31 Jan 2013

Landmines outside Gao show Mali’s guerrilla war has started

A yellow plastic jerry can and a broken chair marks the spot where two landmines have been laid on the road out of Gao.

A few yards away, a big hole in the road was the first evidence of the landmine which exploded last night around 10pm.

I looked a few yards into the desert on my left and saw the wreckage of a Malian military vehicle – the four soldiers inside were killed and their bodies removed early this morning.

We were driving with a Malian military convoy. I had hoped simply to drive by ourselves, straight down the road, but was grateful for the escort.

The landmine showed that the guerrilla war in Mali has already started.

Timbuktu and Gao fell quickly to French air strikes, and the jihadis who controlled the two cities were killed or fled into the desert.

Kidal, further north, up towards the Algerian border, is going to be much more difficult. It is the home town of Iyad Ag Ghaly, the leader of Ansar Dine.
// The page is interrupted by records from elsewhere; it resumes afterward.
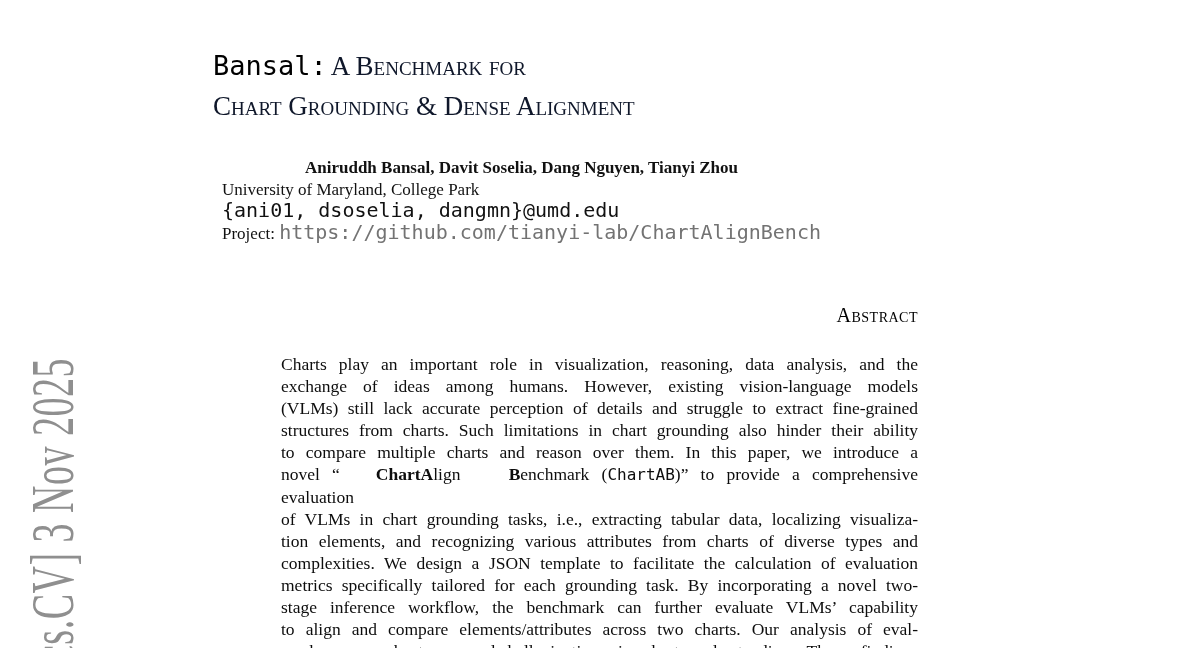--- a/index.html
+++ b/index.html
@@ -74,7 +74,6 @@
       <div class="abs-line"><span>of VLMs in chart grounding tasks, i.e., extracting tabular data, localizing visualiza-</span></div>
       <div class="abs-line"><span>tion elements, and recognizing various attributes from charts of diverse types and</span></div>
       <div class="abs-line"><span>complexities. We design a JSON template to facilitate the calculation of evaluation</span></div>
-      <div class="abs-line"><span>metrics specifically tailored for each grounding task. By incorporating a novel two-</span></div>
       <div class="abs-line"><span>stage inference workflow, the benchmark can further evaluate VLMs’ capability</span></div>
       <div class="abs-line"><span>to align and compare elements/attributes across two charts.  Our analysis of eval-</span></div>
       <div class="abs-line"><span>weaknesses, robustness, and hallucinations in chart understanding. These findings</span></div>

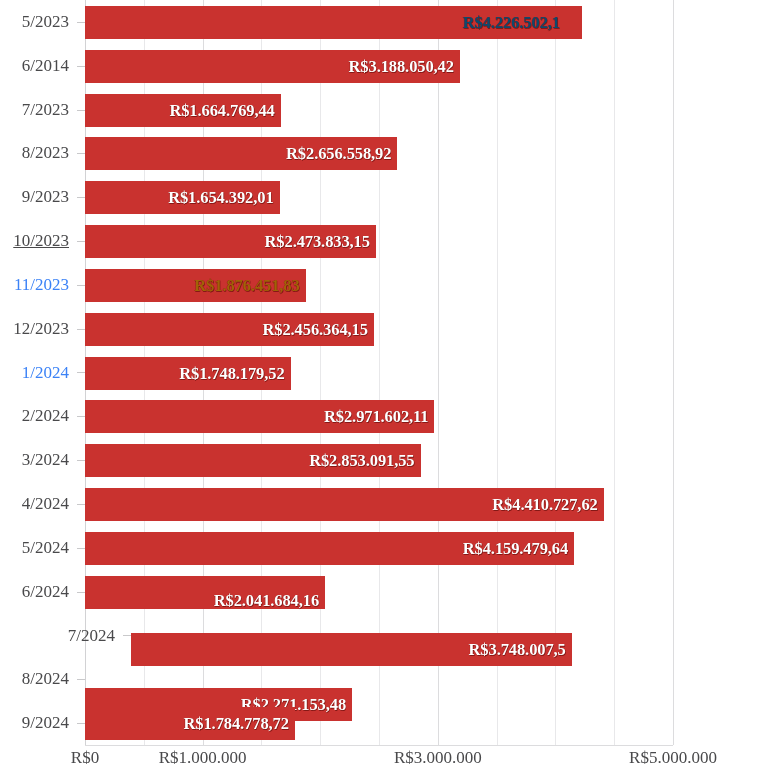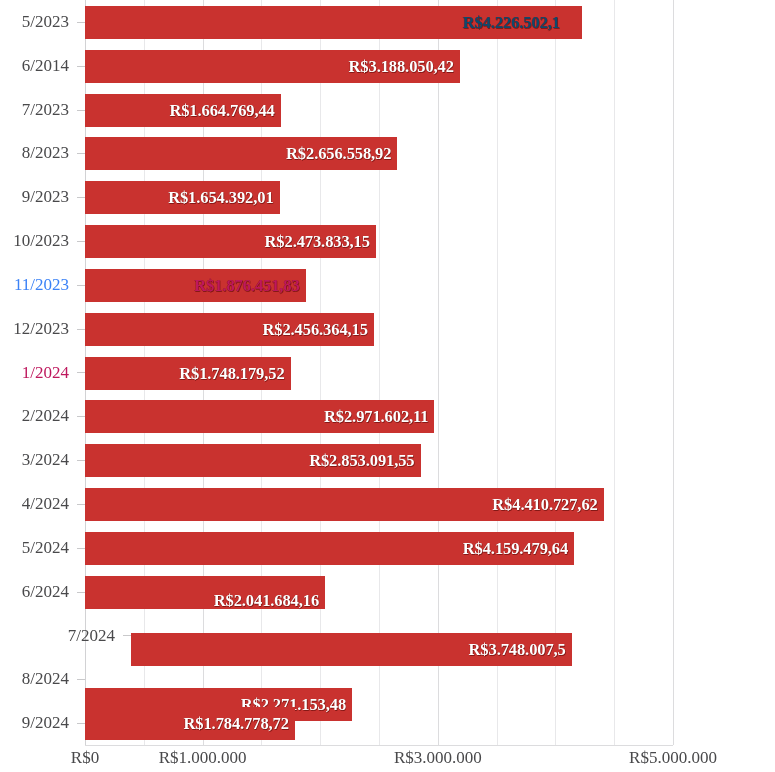--- a/index.html
+++ b/index.html
@@ -238,7 +238,7 @@
         <div class="cat-tick" style="top: 21.9118px;"></div>
       </div>
       <div class="cat-row" style="top: 219.118px; height: 43.8235px;">
-        <div class="cat-label" style="height: 43.8235px; line-height: 43.8235px; color: rgb(73, 73, 75);">10/2023</div>
+        <div class="cat-label" style="height: 43.8235px; line-height: 43.8235px; color: rgb(73, 73, 75); text-decoration: underline;">10/2023</div>
         <div class="cat-tick" style="top: 21.9118px;"></div>
       </div>
       <div class="cat-row" style="top: 262.941px; height: 43.8235px;">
Well known to all Malians, he used to be a diplomat for the Malian government in the Gulf. But he has led his Tuareg clansmen into a revolt against the Malian state.

There are unlikely to be the same scenes of joy in Kidal as we saw in Gao when we entered with the Malian military on Sunday.

Moreover, the French will have to tread softly because it is believed that eight French hostages are being held in the Kidal area. There is a great danger that if the French attack with the same resolve, many of those hostages may be killed.

The French may therefore try to negotiate with Iyad Ag Ghaly’s men in Kidal.

The Tuaregs and jihadis are clearly in a weak situation now, but the hostages are their trump card. In the past, European governments have paid millions of dollars to get their hostages back. The French won’t want to do that now because it’s that money which enables the hostage takers to buy weapons and take control of northern Mali.

The French won’t want to do anything which makes it more likely that Ansar Dine and its allies in al-Qaeda in the Islamic Mahgreb will kill the hostages.